_Assigned task_: Edit the lines from the line with "Tini gyermeked van? Hozd el" up to and including the line with "KÉREK IDŐPONTOT!" by replacing "tinédzserek" with "kamaszok", and give only those lines back with nothing else changed.

(Dataset entries)
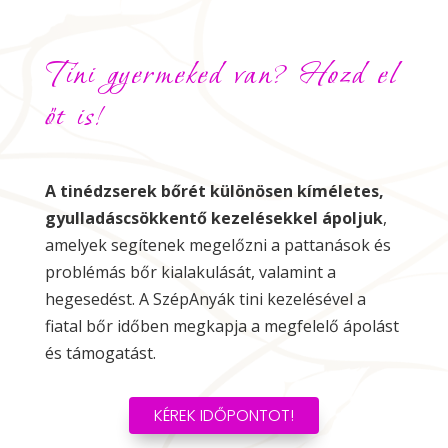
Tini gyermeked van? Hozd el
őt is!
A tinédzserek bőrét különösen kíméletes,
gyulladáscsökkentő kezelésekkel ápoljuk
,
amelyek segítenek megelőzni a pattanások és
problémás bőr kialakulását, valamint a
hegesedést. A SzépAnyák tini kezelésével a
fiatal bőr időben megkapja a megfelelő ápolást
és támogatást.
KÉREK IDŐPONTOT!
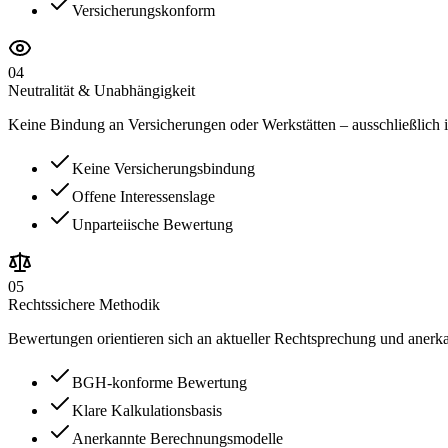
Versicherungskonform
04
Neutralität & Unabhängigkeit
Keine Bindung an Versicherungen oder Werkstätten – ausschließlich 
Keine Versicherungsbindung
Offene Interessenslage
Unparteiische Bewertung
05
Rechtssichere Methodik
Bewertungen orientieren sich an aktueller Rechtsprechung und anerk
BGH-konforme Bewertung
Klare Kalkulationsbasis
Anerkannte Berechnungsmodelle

...

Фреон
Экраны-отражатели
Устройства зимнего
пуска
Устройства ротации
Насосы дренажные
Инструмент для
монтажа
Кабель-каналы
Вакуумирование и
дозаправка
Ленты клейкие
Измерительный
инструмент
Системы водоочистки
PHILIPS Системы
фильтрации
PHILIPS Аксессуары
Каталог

_Solution to this problem_:
Tini gyermeked van? Hozd el
őt is!
A kamaszok bőrét különösen kíméletes,
gyulladáscsökkentő kezelésekkel ápoljuk
,
amelyek segítenek megelőzni a pattanások és
problémás bőr kialakulását, valamint a
hegesedést. A SzépAnyák tini kezelésével a
fiatal bőr időben megkapja a megfelelő ápolást
és támogatást.
KÉREK IDŐPONTOT!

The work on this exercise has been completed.